:: Provided passage

As for the “some innate sense of goodness”, well, yes. You yourself assume that private charity will step in out of the same innate sense of goodness. Yet when I reference it, it doesn’t hold water? Ha!

What seems more likely to you, a few thousand people giving a few dollars each to help the sick or one or two good-natured souls giving millions of dollars to develop and test a new medical treatment?

The second one may come along from time to time but they are few and far between. Progress will be excruciatingly slow.

Talk to some doctors. Talk to some nurses. In my experience, most of them got involved with health care because they wanted to help people.

Good for them. Bravo. But real medical advances don't often come about by a few doctors working with a few patients. Someone has to foot that hefty R&D budget, someone has to deal with the FDA (unless you propose we abolish it), someone has to have a reason to go through all this and all too often a "desire to help" isn't enough.

#187 Re: Not So Free Chat » Political Potpourri VIII » 2005-08-03 09:05:34

Clark, you're talking about general pooling of resources, I'm talking about our specific healthcare system currently in place. Everyone pitching in their nickel just in case is an age-old practice, our present system is the direct result of FDR's domestic policy during WWII.

When you are living hand to mouth, dealing with a cold or a flu before it becomes a crisis (like pneumonia) is improving your quality of life, and ensures you can work to support your family.

Which I'm not disputing. However, having any kind of external provider paying for simple maintnenace costs, whether it be a private insurance company or a government program, has the effect of driving costs up. Make people pay for their own flu medications and costs will plummet.

If only catastrophic things were covered (hence the word "insurance") the overall cost would be reduced. We could even talk about a nationalized healthcare program under those circumstances. Get cancer, get subsidized. Get a cold, you're on your own. Even that has problems, but anything more extensive leads to the mess we have today.

Employer’s *adopted* this benefit because the same employee’s started forming unions and demanded it. Your big Cuddly Big Business Teddy Bear out of the goodness of their heart is a joke.

Big cuddly big business teddy bear eh? I think you may be reading a great many things into what I said.

You're right about profit in parts of the healthcare field being a problem, but it's only part of the problem. To focus on it as though it is the sole scourge is folly. In some quarters profit is a necessity, otherwise what's the motive to develop new treatments, new and better surgeries? Some inate sense of goodness?

You're right about something else as well. This isn't about ideology. It's about economics. Presently it doesn't make sense.

#188 Re: Not So Free Chat » Political Potpourri VIII » 2005-08-03 08:36:40

Okay, dude. Send Bill Frist a letter. Maybe he will go for it.

We both know he most certainly will not. No one currently in Washington will.

But some in the lower echelons of the Republican Party would consider it, I've been working on them.  :twisted:

And I've got time.

Muahahahahaha!

#189 Re: Not So Free Chat » Political Potpourri VIII » 2005-08-03 08:18:23

Our current health care system arose through market forces.

Are you saying government should break up the insurance industry to better assure competition and direct access (and payment) between patients and doctors?

::::
:: Listed records

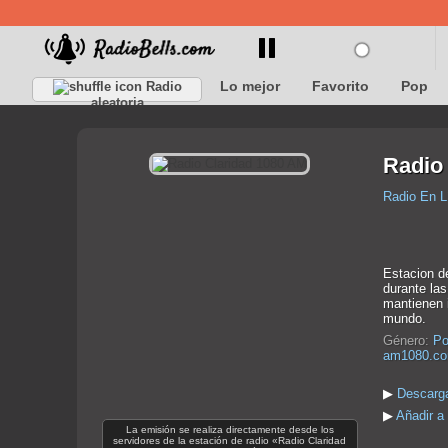
Lo mejor
Favorito
Pop
Radio
aleatoria
Radio
Radio En L
Estacion de
durante la
mantienen i
mundo.
Género:
Po
am1080.com
▶
Descarga
▶
Añadir a
La emisión se realiza directamente desde los
servidores de la estación de radio «Radio Claridad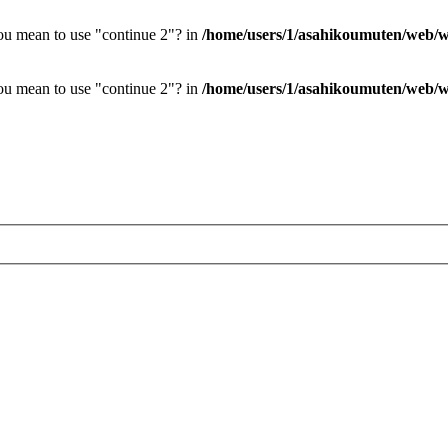
you mean to use "continue 2"? in
/home/users/1/asahikoumuten/web/wp
you mean to use "continue 2"? in
/home/users/1/asahikoumuten/web/wp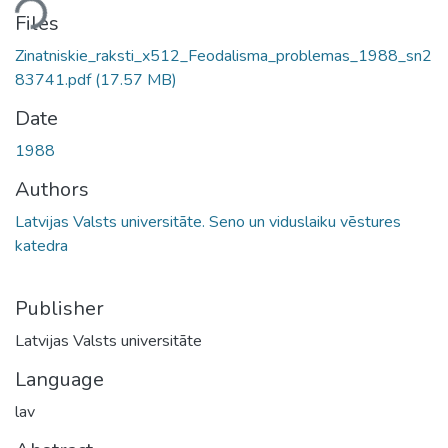
ding...
Files
Zinatniskie_raksti_x512_Feodalisma_problemas_1988_sn2
83741.pdf
(17.57 MB)
Date
1988
Authors
Latvijas Valsts universitāte. Seno un viduslaiku vēstures
katedra
Publisher
Latvijas Valsts universitāte
Language
lav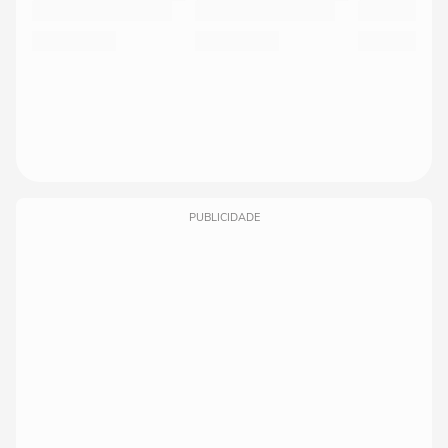
PUBLICIDADE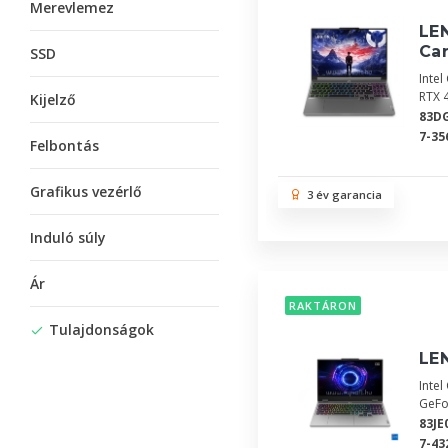
Merevlemez
LE
Ca
SSD
Inte
RTX 
Kijelző
83D
7-35
Felbontás
Grafikus vezérlő
3 év garancia
Induló súly
Ár
RAKTÁRON
Tulajdonságok
LE
Inte
GeFo
83J
7-43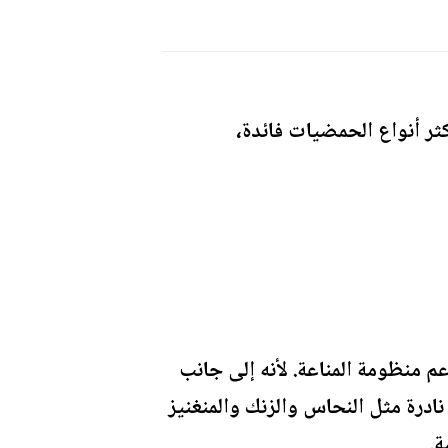
كثر أنواع الحمضيات فائدة،
عم منظومة المناعة. لأنه إلى جانب
لى مجموعة فيتامين B، والكاروتين، وفيتامين P، وعناصر نادرة مثل النحاس والزنك والمنغنيز
ة.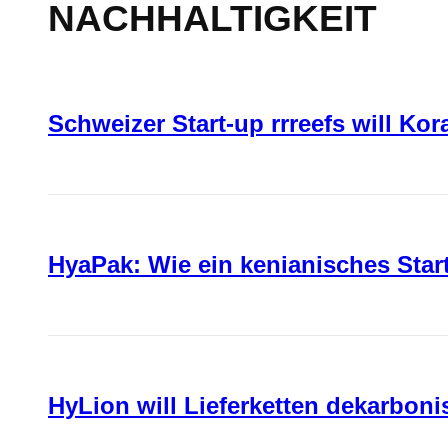
NACHHALTIGKEIT
Schweizer Start-up rrreefs will Ko
HyaPak: Wie ein kenianisches Sta
HyLion will Lieferketten dekarboni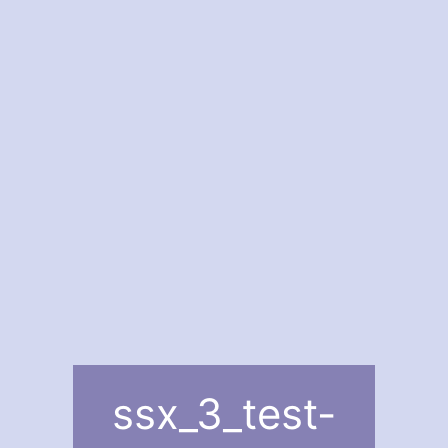
ssx_3_test-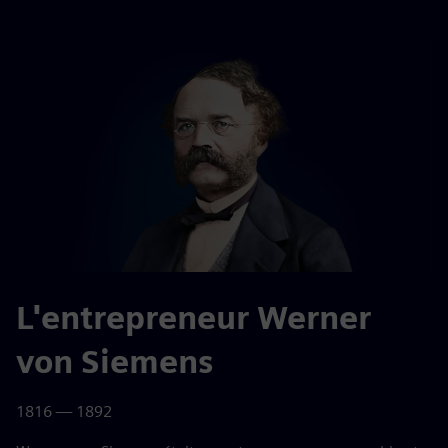
L'entrepreneur Werner
von Siemens
1816 — 1892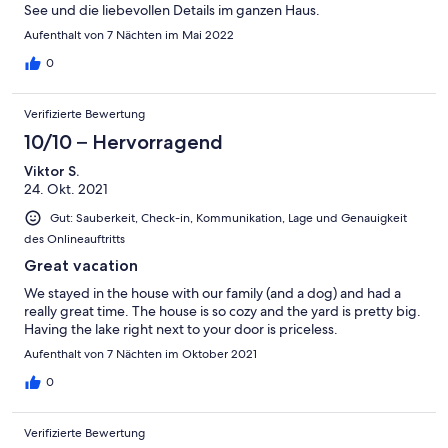
See und die liebevollen Details im ganzen Haus.
Aufenthalt von 7 Nächten im Mai 2022
0
Verifizierte Bewertung
10/10 – Hervorragend
Viktor S.
24. Okt. 2021
Gut: Sauberkeit, Check-in, Kommunikation, Lage und Genauigkeit
des Onlineauftritts
Great vacation
We stayed in the house with our family (and a dog) and had a
really great time. The house is so cozy and the yard is pretty big.
Having the lake right next to your door is priceless.
Aufenthalt von 7 Nächten im Oktober 2021
0
Verifizierte Bewertung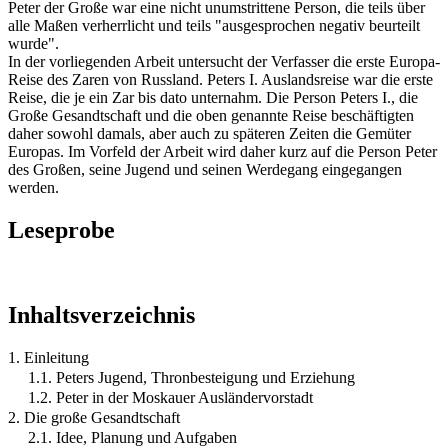
Peter der Große war eine nicht unumstrittene Person, die teils über
alle Maßen verherrlicht und teils "ausgesprochen negativ beurteilt
wurde".
In der vorliegenden Arbeit untersucht der Verfasser die erste Europa-
Reise des Zaren von Russland. Peters I. Auslandsreise war die erste
Reise, die je ein Zar bis dato unternahm. Die Person Peters I., die
Große Gesandtschaft und die oben genannte Reise beschäftigten
daher sowohl damals, aber auch zu späteren Zeiten die Gemüter
Europas. Im Vorfeld der Arbeit wird daher kurz auf die Person Peter
des Großen, seine Jugend und seinen Werdegang eingegangen
werden.
Leseprobe
Inhaltsverzeichnis
1. Einleitung
1.1. Peters Jugend, Thronbesteigung und Erziehung
1.2. Peter in der Moskauer Ausländervorstadt
2. Die große Gesandtschaft
2.1. Idee, Planung und Aufgaben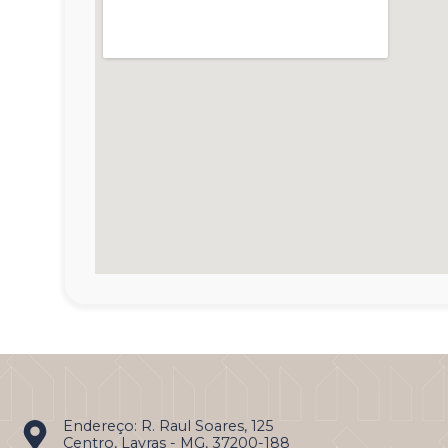
Endereço: R. Raul Soares, 125
Centro, Lavras - MG, 37200-188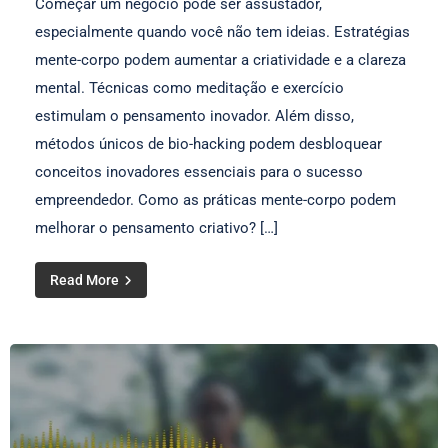
Começar um negócio pode ser assustador,
especialmente quando você não tem ideias. Estratégias
mente-corpo podem aumentar a criatividade e a clareza
mental. Técnicas como meditação e exercício
estimulam o pensamento inovador. Além disso,
métodos únicos de bio-hacking podem desbloquear
conceitos inovadores essenciais para o sucesso
empreendedor. Como as práticas mente-corpo podem
melhorar o pensamento criativo? […]
Read More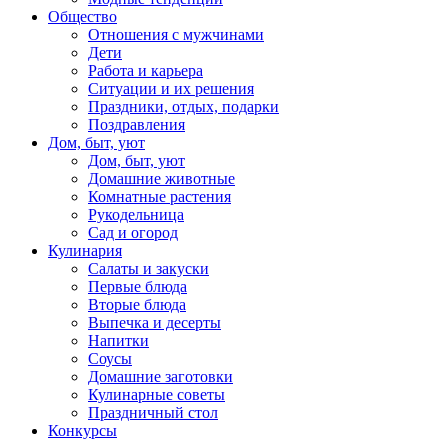
Общество
Отношения с мужчинами
Дети
Работа и карьера
Ситуации и их решения
Праздники, отдых, подарки
Поздравления
Дом, быт, уют
Дом, быт, уют
Домашние животные
Комнатные растения
Рукодельница
Сад и огород
Кулинария
Салаты и закуски
Первые блюда
Вторые блюда
Выпечка и десерты
Напитки
Соусы
Домашние заготовки
Кулинарные советы
Праздничный стол
Конкурсы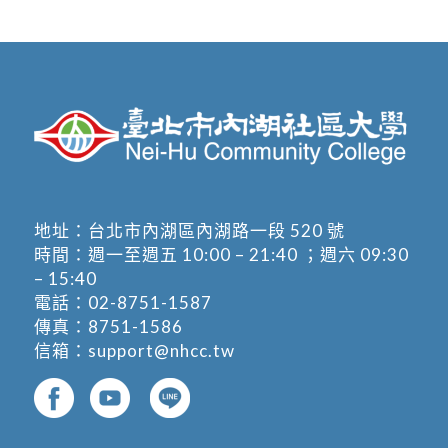
地址：
台北市內湖區內湖路一段 520 號
時間：週一至週五 10:00 – 21:40 ；週六 09:30
– 15:40
電話：
02-8751-1587
傳真：8751-1586
信箱：
support@nhcc.tw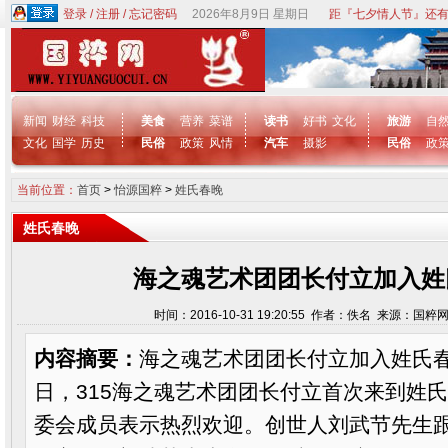
登录
/
注册
/
忘记密码
2026年8月9日 星期日
距『七夕情人节』还有
新闻
财经
科技
美食
营养
菜谱
读书
好书
文化
旅游
自
文化
国学
历史
民俗
政策
风情
汽车
摄影
民俗
政
当前位置：
首页
>
怡源国粹
>
姓氏春晚
姓氏春晚
海之魂艺术团团长付立加入姓
时间：2016-10-31 19:20:55 作者：佚名 来源：国粹
内容摘要：
海之魂艺术团团长付立加入姓氏春晚
日，315海之魂艺术团团长付立首次来到姓
委会成员表示热烈欢迎。创世人刘武节先生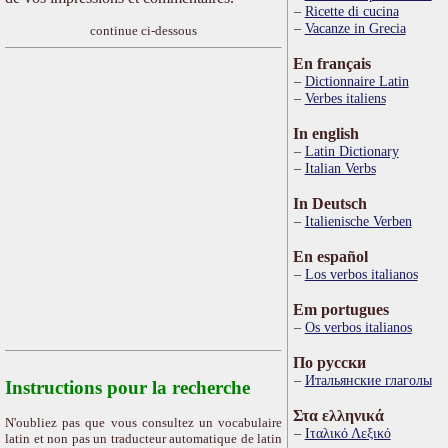
Ricette di cucina
Vacanze in Grecia
continue ci-dessous
En français
Dictionnaire Latin
Verbes italiens
In english
Latin Dictionary
Italian Verbs
In Deutsch
Italienische Verben
En español
Los verbos italianos
Em portugues
Os verbos italianos
По русски
Итальянские глаголы
Instructions pour la recherche
Στα ελληνικά
N'oubliez pas que vous consultez un vocabulaire
Ιταλικό Λεξικό
latin et non pas un traducteur automatique de latin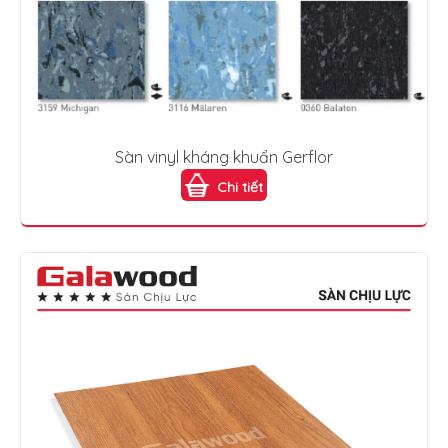
Sàn vinyl kháng khuẩn Gerflor
Chi tiết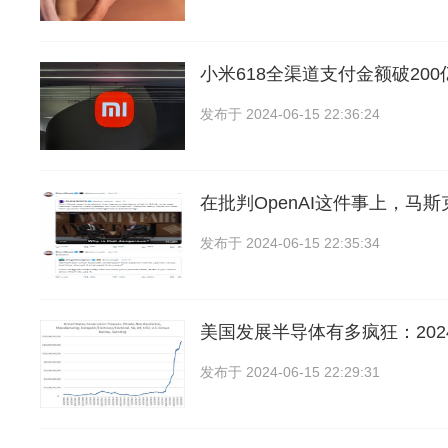
小米618全渠道支付金额破20
发布于
2024-06-15 22:36:24
在批判OpenAI这件事上，马
发布于
2024-06-15 22:35:34
美国发展半导体有多疯狂：202
发布于
2024-06-15 22:29:31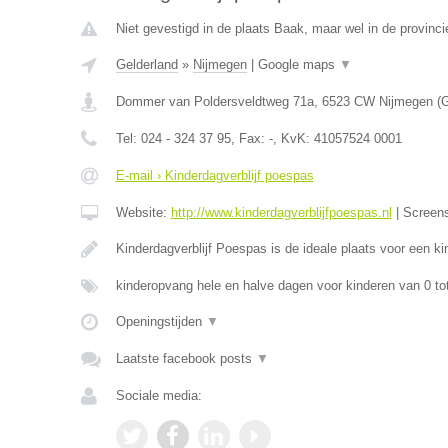
Niet gevestigd in de plaats Baak, maar wel in de provinci
Gelderland
»
Nijmegen
|
Google maps
▼
Dommer van Poldersveldtweg 71a
,
6523 CW
Nijmegen
(
G
Tel:
024 - 324 37 95
, Fax:
-
, KvK:
41057524 0001
E-mail › Kinderdagverblijf poespas
Website:
http://www.kinderdagverblijfpoespas.nl
|
Screen
Kinderdagverblijf Poespas is de ideale plaats voor een 
kinderopvang hele en halve dagen voor kinderen van 0 to
Openingstijden
▼
Laatste facebook posts
▼
Sociale media: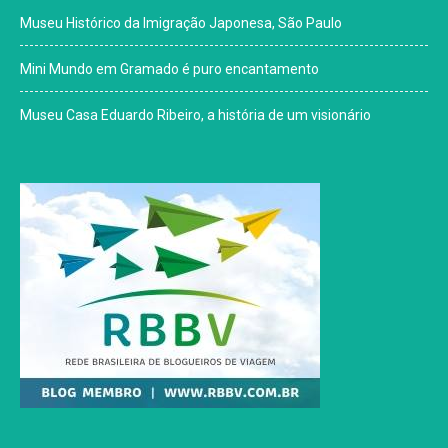
Museu Histórico da Imigração Japonesa, São Paulo
Mini Mundo em Gramado é puro encantamento
Museu Casa Eduardo Ribeiro, a história de um visionário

::::

▶ **Exercises**
(a) Transcribe the health care debate from "#187 Re: Not" to "costs will plummet.".
(b) Pick up the health care debate after its final sentence and carry it forward.

▶ **List of answers**
(a)
#187 Re: Not So Free Chat » Political Potpourri VIII » 2005-08-03 09:05:34

Clark, you're talking about general pooling of resources, I'm talking about our specific healthcare system currently in place. Everyone pitching in their nickel just in case is an age-old practice, our present system is the direct result of FDR's domestic policy during WWII.

When you are living hand to mouth, dealing with a cold or a flu before it becomes a crisis (like pneumonia) is improving your quality of life, and ensures you can work to support your family.

Which I'm not disputing. However, having any kind of external provider paying for simple maintnenace costs, whether it be a private insurance company or a government program, has the effect of driving costs up. Make people pay for their own flu medications and costs will plummet.

(b)
Dude, welcome to the Leftie Revolution!

Nice try! Next drink's on me.  wink

Our current system arose through market forces responding to government interference.

The reason employers started offering health benefits in the first place can be traced back to FDR.  What amounted to wage caps were enacted in 1941. Consequently employers could not use the traditional method for attracting the best people, offering more money, so they had to find other ways. Enter employer-provided healthcare.

After the war, we Americans came to expect this sort of thing (like so many other bad ideas we clung to after the war) and the system evolved into the beast we have today.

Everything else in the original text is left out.